The below mentioned article provides notes on circadian rhythm with its suitable diagram.

Organisms often exhibits rhythmic behaviour in association with daily alterations of light and dark­ness. Interestingly, many of the rhythmic responses to day and night continue even when organisms are kept under artificially made constant light (LL) or continuous dark (DD) environment.

While in some organisms these rhythmic behaviours persist under constant conditions at least for a period of time, in others they persist indefinitely. Circadian rhythm report in bacteria like Escherichia coli (t = 24 hr.) with the growth oscillation. Similar move­ment was also reported in cyanobacterial species. Of course in eukaryotes, such rhythm is quite evi­dent.

All circadian rhythms oscillate with a period length close to, but seldom equal to 24 hrs. when organisms are kept under constant conditions of light, temperature and other possible geophysical factors. The pattern of phase response curves may vary from organism to organism.

The persistence of rhythm varies with quality of light and also duration of exposure. In many animals, circadian rhythms in locomotory activity persist in continu­ous light (LL) as well as in constant darkness (DD) but with their ‘t’ altered.

The temperature is another important time eve of circadian rhythms. In nature, organisms expe­rience temperature cycles with peaks coinciding with the early part of the afternoon and troughs in the late dark phase (close to dawn). The ampli­tude of temperature cycle as low as 1°C may synchronize circadian rhythms in a number of plant species and ectothermic vertebrates, whereas high amplitude thermal cycles.

Circadian rhythms are endogenous. They are both an organismal and a cellular phenomenon. Light/dark cycle works as one of the strongest entrainers of these rhythms, although other peri­odic cycles can also entrain circadian rhythms. They free-run in the absence of a light/dark cycle.

This suggests that there is a pacemaker(s) which gener­ates circadian rhythms in various physiological, biochemical and behavioural variables. Thus a ba­sic circadian system has necessarily three impor­tant components such as photoreceptors, pacemaker(s), and observable rhythmic outputs.

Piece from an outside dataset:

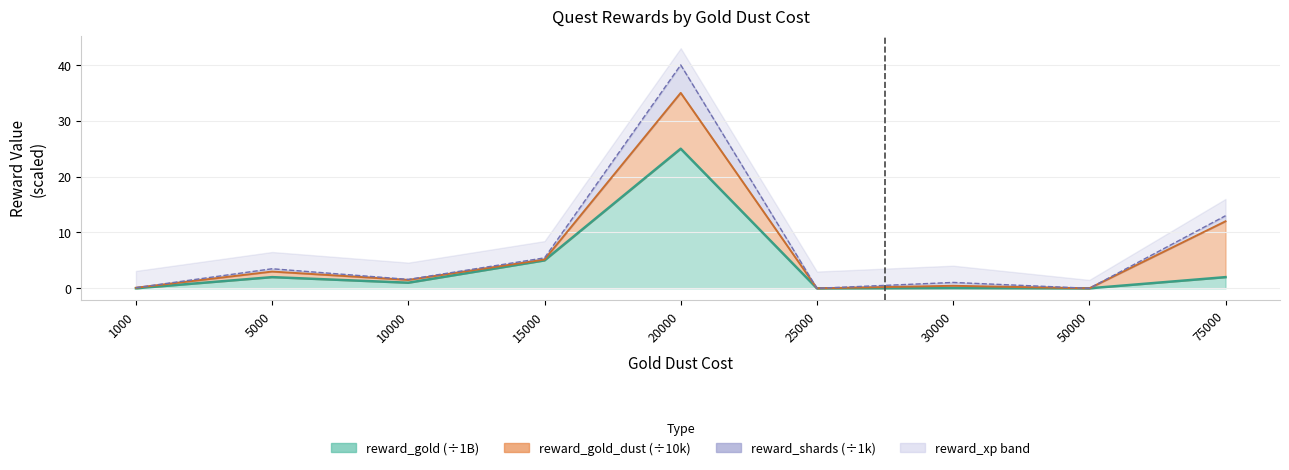

Which series has the widest spread of values?

reward_shards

The entraining pathways transduce information between the photo receptive elements and the pacemaker(s). The coupling pathways are also nec­essary as a link (the efferent pathways) between the pacemaker(s) and the multiple effector systems. The effector outputs are the overt rhythms that allow us to study the properties of the central clockwork (pacemaker) (Figs. 11.1 and 11.2).

A simple unidirectional pathway consisting of basic components of circadian systems

A hypothetical model for the organisation of the major components of circadian systems

There may be multiple photoreceptors, mul­tiple clocks and many overt rhythms. There com­ponents may interact with each over in a variety of ways. A possible operation of feedback of the clock into the photoreceptive pathways has been strongly suspected.

In recent years, molecular mechanisms of cir­cadian rhythms with respect to gene control pro­cesses in Drosophila, Neurospora, and Gonyaulax were reported. Cytochrome a light absorbing protein was also discovered from Arabidopsis thaliana, which are connected with circadian rhythms.

Nobody knows when or how these clocks evolved through evolution? Photoperiodic behaviour in higher plants showed distinct circadian rhythm as regu­lated by phytochrome pigment system associated with hormonal regulation.

By and large circadian rhythm as noted in all categories of prokaryotes and eukaryotes, perhaps first evolved in cyanobacteria/bacteria and then evolved through evolutionary pathways. Circadian rhythms in breeding cycle or reproductive cycle of vertebrates in­cluding man are of paramount importance, which is regulated by pituitary, thyroid, gonadal or adrenal glandular secretion too.

The ecological significance of circadian rhythms are not understood clearly. However chronobiology has progressed tremendously in the past four decades. The molecular basis of cyanobacterial and eukaryotic circadian rhythm have been partly understood with respect to their period length, sustainability, and relationship with light.